A July report found that patients admitted on Saturday and Sundays throughout the developed world are more likely to die within 30 days than patients admitted on a weekday.
That study found that "(t)he chance of death was 8 percent higher in 11 hospitals in England, 13 percent greater in five hospitals in the United States and 20 percent more likely in six Dutch hospitals."
The Loyola study authors hypothesized that boosting hospital resources before, during and after surgery would reduce the length of patient stays, as well as the risk of death and costly readmissions.
The researchers examined data on 126,666 patients at 166 Florida hospitals from 2007 to 2011. The study zeroed in on 17 hospitals that were able to beat the weekend effect, studying 21 separate hospital resources and analyzing how these factors worked together to improve outcomes.
Five factors played a particularly key role:
- A lower number of beds per nurse: Hospitals that focus on improved staffing ratios were "1.44 times more likely to overcome the weekend effect."
- An integrated home health care program: The weekend effect was less pronounced at institutions that provide patients with home visits by skilled home healthcare workers who help with wound care and the administration of medications.
- Fully electronic medical records systems: These help healthcare providers avoid medical errors and redundant care.
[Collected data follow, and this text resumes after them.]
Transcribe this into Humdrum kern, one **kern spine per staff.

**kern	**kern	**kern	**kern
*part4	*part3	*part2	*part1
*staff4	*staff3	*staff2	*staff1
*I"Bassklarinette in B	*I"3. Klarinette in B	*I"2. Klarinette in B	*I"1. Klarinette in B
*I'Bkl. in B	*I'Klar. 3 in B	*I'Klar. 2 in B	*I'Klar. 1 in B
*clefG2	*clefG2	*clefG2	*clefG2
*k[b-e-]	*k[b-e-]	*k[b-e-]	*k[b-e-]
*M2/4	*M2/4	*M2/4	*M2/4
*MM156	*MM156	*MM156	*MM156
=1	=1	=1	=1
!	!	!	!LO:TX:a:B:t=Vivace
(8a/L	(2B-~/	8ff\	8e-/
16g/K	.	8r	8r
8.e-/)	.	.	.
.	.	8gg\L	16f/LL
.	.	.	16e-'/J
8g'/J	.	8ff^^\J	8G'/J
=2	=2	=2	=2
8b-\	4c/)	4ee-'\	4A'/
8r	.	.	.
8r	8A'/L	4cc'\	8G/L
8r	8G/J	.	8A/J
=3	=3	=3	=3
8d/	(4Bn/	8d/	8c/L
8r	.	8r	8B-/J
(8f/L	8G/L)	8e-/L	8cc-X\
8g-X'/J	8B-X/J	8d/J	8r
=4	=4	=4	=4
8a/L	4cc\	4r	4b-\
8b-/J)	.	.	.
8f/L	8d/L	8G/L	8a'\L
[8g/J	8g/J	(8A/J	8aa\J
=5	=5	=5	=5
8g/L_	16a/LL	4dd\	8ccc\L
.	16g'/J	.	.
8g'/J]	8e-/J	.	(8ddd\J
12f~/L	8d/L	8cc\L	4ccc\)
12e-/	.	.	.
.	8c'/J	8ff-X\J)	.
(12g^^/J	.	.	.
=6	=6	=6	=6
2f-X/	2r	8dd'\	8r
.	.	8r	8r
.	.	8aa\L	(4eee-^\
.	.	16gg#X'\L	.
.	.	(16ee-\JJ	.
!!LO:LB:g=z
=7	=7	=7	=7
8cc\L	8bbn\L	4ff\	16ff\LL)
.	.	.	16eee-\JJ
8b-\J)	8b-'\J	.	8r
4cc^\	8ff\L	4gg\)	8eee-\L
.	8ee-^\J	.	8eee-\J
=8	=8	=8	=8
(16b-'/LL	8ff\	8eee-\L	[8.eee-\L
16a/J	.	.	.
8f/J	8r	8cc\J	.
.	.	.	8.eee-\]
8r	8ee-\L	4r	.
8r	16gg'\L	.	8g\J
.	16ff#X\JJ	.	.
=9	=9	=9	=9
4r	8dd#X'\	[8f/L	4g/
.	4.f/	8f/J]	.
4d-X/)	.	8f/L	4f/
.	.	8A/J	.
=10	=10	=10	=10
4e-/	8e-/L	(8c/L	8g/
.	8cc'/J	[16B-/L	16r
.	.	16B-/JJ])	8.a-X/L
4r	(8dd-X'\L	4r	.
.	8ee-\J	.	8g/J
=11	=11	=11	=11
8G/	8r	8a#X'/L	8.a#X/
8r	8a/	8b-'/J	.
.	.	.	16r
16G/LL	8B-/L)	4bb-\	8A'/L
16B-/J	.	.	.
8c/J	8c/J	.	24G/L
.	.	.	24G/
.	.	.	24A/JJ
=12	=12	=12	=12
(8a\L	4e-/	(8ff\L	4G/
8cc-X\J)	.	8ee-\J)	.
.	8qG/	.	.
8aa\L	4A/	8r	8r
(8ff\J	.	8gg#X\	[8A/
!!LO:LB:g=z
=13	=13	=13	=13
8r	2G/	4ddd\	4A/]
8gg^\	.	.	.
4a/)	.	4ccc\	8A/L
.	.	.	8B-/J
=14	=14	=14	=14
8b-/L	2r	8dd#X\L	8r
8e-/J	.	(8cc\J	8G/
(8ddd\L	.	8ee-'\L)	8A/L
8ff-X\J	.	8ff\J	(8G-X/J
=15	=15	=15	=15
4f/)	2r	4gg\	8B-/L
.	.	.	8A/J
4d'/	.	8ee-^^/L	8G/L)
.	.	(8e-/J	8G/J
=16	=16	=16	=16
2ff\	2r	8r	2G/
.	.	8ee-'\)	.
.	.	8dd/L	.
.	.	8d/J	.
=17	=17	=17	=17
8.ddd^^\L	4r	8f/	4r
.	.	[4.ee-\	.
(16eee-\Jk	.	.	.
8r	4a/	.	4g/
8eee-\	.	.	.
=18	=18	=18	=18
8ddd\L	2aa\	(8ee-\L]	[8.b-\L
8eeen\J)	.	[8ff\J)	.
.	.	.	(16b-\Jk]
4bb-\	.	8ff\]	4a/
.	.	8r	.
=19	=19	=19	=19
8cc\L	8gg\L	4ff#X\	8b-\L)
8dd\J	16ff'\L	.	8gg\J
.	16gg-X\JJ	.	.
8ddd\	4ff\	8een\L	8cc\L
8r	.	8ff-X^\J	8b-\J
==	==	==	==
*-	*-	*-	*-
Hospitals with electronic records were 4.74 times more likely to beat the weekend effect.
- Inpatient physical rehabilitation programs: These programs help healthcare providers determine who will need additional help at home, such as patients with a risk of falls.
- Programs for pain management: "Seventy percent of hospitals that overcame the weekend effect had pain management programs, compared with 49.3 percent of hospitals that had persistent weekend effects."
The Loyola researchers published their findings in the October, 2015 edition of the journal Annals of Surgery.
The study's senior author Paul Kuo, M.D., said in the announcement that the improved staffing ratios, inpatient and aftercare resources "can play an important role in ensuring patients are not disadvantaged by being admitted to the hospital on the weekend."